Copy every one of the rows below without changing a single character.

## Start Rows

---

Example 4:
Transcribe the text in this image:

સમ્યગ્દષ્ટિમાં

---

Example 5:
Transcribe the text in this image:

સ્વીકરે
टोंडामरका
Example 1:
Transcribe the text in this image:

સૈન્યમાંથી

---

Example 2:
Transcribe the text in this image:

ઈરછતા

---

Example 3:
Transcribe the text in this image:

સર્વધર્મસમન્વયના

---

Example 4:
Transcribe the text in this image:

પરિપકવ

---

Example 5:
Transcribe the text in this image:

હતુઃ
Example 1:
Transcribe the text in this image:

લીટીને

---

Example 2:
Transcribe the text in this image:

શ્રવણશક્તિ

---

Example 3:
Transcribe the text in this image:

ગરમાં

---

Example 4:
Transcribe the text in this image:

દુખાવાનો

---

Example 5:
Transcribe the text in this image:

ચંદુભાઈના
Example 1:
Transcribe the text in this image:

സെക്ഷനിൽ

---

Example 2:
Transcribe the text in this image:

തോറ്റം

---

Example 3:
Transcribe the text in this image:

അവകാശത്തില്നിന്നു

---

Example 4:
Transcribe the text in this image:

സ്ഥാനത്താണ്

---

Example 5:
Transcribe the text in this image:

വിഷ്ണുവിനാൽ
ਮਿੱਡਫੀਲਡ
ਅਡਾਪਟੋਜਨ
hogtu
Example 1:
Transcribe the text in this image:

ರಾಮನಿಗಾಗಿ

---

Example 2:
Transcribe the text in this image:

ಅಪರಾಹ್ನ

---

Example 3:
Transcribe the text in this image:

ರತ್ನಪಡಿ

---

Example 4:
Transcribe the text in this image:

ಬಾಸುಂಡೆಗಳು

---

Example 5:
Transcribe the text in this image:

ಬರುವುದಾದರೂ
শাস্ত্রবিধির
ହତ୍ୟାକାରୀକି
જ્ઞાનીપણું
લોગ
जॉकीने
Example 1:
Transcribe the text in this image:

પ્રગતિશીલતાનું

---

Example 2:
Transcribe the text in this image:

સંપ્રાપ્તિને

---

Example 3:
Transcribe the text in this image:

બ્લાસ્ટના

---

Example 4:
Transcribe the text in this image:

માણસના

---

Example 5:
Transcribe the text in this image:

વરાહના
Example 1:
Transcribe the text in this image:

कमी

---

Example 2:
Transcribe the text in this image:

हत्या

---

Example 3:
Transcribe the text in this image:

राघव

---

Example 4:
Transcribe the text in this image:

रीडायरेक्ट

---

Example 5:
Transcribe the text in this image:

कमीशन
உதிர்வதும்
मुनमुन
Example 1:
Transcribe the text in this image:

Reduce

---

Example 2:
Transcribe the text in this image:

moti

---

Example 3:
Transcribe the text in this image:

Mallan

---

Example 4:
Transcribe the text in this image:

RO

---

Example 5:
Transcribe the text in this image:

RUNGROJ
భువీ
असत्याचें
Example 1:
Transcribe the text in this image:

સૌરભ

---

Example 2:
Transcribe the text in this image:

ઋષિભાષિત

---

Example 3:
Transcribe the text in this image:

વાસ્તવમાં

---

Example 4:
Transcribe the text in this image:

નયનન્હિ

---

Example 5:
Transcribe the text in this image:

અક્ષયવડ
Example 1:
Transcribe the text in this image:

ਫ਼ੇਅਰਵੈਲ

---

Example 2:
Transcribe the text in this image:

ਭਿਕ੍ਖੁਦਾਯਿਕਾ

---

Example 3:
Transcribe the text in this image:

## End Rows

### Response to the task
---

Example 4:
Transcribe the text in this image:

સમ્યગ્દષ્ટિમાં

---

Example 5:
Transcribe the text in this image:

સ્વીકરે
टोंडामरका
Example 1:
Transcribe the text in this image:

સૈન્યમાંથી

---

Example 2:
Transcribe the text in this image:

ઈરછતા

---

Example 3:
Transcribe the text in this image:

સર્વધર્મસમન્વયના

---

Example 4:
Transcribe the text in this image:

પરિપકવ

---

Example 5:
Transcribe the text in this image:

હતુઃ
Example 1:
Transcribe the text in this image:

લીટીને

---

Example 2:
Transcribe the text in this image:

શ્રવણશક્તિ

---

Example 3:
Transcribe the text in this image:

ગરમાં

---

Example 4:
Transcribe the text in this image:

દુખાવાનો

---

Example 5:
Transcribe the text in this image:

ચંદુભાઈના
Example 1:
Transcribe the text in this image:

സെക്ഷനിൽ

---

Example 2:
Transcribe the text in this image:

തോറ്റം

---

Example 3:
Transcribe the text in this image:

അവകാശത്തില്നിന്നു

---

Example 4:
Transcribe the text in this image:

സ്ഥാനത്താണ്

---

Example 5:
Transcribe the text in this image:

വിഷ്ണുവിനാൽ
ਮਿੱਡਫੀਲਡ
ਅਡਾਪਟੋਜਨ
hogtu
Example 1:
Transcribe the text in this image:

ರಾಮನಿಗಾಗಿ

---

Example 2:
Transcribe the text in this image:

ಅಪರಾಹ್ನ

---

Example 3:
Transcribe the text in this image:

ರತ್ನಪಡಿ

---

Example 4:
Transcribe the text in this image:

ಬಾಸುಂಡೆಗಳು

---

Example 5:
Transcribe the text in this image:

ಬರುವುದಾದರೂ
শাস্ত্রবিধির
ହତ୍ୟାକାରୀକି
જ્ઞાનીપણું
લોગ
जॉकीने
Example 1:
Transcribe the text in this image:

પ્રગતિશીલતાનું

---

Example 2:
Transcribe the text in this image:

સંપ્રાપ્તિને

---

Example 3:
Transcribe the text in this image:

બ્લાસ્ટના

---

Example 4:
Transcribe the text in this image:

માણસના

---

Example 5:
Transcribe the text in this image:

વરાહના
Example 1:
Transcribe the text in this image:

कमी

---

Example 2:
Transcribe the text in this image:

हत्या

---

Example 3:
Transcribe the text in this image:

राघव

---

Example 4:
Transcribe the text in this image:

रीडायरेक्ट

---

Example 5:
Transcribe the text in this image:

कमीशन
உதிர்வதும்
मुनमुन
Example 1:
Transcribe the text in this image:

Reduce

---

Example 2:
Transcribe the text in this image:

moti

---

Example 3:
Transcribe the text in this image:

Mallan

---

Example 4:
Transcribe the text in this image:

RO

---

Example 5:
Transcribe the text in this image:

RUNGROJ
భువీ
असत्याचें
Example 1:
Transcribe the text in this image:

સૌરભ

---

Example 2:
Transcribe the text in this image:

ઋષિભાષિત

---

Example 3:
Transcribe the text in this image:

વાસ્તવમાં

---

Example 4:
Transcribe the text in this image:

નયનન્હિ

---

Example 5:
Transcribe the text in this image:

અક્ષયવડ
Example 1:
Transcribe the text in this image:

ਫ਼ੇਅਰਵੈਲ

---

Example 2:
Transcribe the text in this image:

ਭਿਕ੍ਖੁਦਾਯਿਕਾ

---

Example 3:
Transcribe the text in this image:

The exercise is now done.